Laura Krauss Melmed, The Rainbabies
In this classic story about longing for something out of reach (for contemporary Brits, it might be a ripe eggplant; in the case of the couple in Rainbabies it is a child), a couple living on a farm one day find 12 tiny babies in a meadow, and begin to care for them. Nature, though, conspires to take the babies away and at one climactic moment, the woman beats off a raccoon from the babies’ basket with — you guessed it — a turnip. All hail the turnip! Having proven their bravery and love, the couple are given a child of their own by an angel.
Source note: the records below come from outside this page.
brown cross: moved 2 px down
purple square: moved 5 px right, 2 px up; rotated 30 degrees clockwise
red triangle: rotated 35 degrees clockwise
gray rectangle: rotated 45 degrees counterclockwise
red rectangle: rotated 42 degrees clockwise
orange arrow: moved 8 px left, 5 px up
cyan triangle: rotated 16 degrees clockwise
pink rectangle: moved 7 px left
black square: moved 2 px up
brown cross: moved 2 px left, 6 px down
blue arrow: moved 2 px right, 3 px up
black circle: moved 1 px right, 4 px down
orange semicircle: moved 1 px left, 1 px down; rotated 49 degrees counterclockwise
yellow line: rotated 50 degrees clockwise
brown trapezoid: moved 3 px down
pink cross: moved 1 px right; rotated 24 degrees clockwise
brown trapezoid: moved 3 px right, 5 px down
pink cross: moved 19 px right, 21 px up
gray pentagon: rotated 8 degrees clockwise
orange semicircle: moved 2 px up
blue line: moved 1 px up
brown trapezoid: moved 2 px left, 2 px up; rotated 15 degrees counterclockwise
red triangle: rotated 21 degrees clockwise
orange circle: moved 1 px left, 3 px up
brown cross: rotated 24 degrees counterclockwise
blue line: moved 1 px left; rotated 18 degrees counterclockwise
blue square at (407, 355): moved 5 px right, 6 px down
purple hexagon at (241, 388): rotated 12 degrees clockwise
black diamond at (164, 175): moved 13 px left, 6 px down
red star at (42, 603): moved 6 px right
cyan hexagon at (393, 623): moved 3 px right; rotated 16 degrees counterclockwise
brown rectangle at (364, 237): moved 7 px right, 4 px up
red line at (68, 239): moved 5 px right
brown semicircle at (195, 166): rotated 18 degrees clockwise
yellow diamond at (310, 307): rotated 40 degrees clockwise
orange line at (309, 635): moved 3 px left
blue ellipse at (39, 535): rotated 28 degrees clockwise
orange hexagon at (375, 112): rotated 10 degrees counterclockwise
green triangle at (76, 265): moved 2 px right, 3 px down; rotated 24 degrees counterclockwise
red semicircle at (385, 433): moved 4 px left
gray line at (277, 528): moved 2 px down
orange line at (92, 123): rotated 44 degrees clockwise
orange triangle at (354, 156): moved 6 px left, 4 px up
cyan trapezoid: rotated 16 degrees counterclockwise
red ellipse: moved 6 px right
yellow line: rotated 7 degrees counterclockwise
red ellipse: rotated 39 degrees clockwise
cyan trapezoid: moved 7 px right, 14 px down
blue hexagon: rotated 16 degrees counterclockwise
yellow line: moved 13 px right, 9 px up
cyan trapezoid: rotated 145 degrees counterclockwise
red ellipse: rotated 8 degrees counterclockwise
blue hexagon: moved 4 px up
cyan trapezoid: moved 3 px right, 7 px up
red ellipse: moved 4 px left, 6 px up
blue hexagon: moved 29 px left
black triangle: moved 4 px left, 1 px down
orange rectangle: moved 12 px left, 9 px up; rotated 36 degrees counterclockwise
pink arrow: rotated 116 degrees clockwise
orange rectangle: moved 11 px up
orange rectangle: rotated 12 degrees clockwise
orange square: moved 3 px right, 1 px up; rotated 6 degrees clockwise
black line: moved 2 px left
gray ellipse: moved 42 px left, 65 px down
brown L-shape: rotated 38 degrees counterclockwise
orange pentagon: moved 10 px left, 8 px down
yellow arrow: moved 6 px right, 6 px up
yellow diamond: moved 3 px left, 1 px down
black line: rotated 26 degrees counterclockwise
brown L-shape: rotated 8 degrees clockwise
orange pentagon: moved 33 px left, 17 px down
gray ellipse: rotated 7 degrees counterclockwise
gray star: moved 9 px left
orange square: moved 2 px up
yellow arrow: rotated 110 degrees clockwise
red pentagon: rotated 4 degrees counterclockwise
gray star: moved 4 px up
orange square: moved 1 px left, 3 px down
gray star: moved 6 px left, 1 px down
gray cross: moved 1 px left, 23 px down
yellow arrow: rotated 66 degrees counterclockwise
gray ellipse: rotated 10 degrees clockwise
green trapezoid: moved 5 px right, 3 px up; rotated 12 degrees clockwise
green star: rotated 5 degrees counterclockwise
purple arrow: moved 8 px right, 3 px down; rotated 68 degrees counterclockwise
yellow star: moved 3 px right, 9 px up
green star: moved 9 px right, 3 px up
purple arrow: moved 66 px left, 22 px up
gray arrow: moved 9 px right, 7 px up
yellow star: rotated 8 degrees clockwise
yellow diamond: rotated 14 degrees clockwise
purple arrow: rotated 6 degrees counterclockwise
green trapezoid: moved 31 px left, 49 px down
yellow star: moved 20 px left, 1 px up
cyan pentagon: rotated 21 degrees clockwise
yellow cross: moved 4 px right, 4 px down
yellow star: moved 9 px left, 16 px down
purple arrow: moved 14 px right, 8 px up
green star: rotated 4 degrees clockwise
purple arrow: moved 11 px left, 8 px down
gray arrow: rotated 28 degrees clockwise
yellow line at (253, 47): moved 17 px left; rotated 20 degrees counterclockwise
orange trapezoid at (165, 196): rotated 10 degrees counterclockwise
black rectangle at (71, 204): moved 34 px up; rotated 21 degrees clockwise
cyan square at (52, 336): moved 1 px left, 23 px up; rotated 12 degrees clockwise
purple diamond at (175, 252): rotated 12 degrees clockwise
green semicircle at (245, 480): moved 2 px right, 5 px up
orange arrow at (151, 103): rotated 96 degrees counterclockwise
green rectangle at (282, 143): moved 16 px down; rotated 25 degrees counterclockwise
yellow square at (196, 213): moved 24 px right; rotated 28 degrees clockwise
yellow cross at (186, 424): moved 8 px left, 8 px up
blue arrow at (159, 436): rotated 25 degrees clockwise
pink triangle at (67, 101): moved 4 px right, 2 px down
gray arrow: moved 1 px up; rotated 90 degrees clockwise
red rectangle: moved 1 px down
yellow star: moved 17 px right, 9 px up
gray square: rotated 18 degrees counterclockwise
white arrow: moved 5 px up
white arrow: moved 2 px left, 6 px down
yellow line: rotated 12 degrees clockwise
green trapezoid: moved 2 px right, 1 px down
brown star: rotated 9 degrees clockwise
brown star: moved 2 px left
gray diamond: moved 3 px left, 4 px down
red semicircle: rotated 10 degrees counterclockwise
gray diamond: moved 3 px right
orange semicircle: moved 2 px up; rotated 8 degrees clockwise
The Brothers Grimm, The Most Beloved Fairy Tales
In The Turnip, a poor brother sews a single turnip-seed, which grows into the “princess of turnips,” a tuber so large it must be towed by two oxen. After presenting it the the king, he is given gold and land and other riches, which drives his rich brother wild with jealousy. The brother takes all the fanciest gear he can round up to the king to outdo his brother. Alas, “The King accepted his present, and said he had nothing to give him in return that was more rare and excellent than the great turnip. So the rich man was obliged to put his brother’s turnip in a cart and have it taken to his home.” Classic brotherly stitch-up!
Unfortunately, this drives the rich brother to murderous rage. He concocts a plan to trick his brother into journeying along a road where some hitmen will take him out (this section of the story is disappointingly thin on turnips), but the hitmen are scared off, and the rich brother winds up hanging from a tree with his head poking out of a sack, pretending to be the “Sack of Wisdom.” Look, this one starts out promisingly, but there’s a reason it hasn’t been adapted into a motion picture by Angelina Jolie.
Franz Xaver Von Schonwerth, The Turnip Princess and Other Newly Discovered Tales
A young prince is lost and comes upon a cave. He is told that if he buries a nail under a turnip, he will get a wife. There is … quite a lengthy section where the prince goes looking for turnip fields. TL;DR, the turnips come through for him, as they can for you.
Margaret Atwood, The Great Unnamed (Unwritten?) Turnip Novel We Are Owed
Attention: Companion of Honor Margaret Atwood, we here at Literary Hub have not forgotten the promise from the pre-pandemic times to give us the turnip protagonist we are lacking. To quote yourself back to you:
I have a minor character that I haven’t really developed yet, it’s a political commentator and it’s a turnip! I doesn’t have gender issues, because it reproduces out of the top of its head, so it doesn’t think in terms of male and female turnips, because there aren’t any male and female turnips. But if you have male and female anything you’re going to get thinking about gender. Everybody thinks about it quite a lot in fact, not just me. But if I failed to think about, now that would be something to comment on!
It appears to be on your mind! Please deliver.
Barry Brunswick, The War of the Turnips
This middle-grade fantasy asks the question UK environment secretary Thérèse Coffey dares not: what if someone pilfers the turnip supply? Answer: Princess Gertrude of Chutney must journey out to take on the tyrants who have dared thieve such a specialty.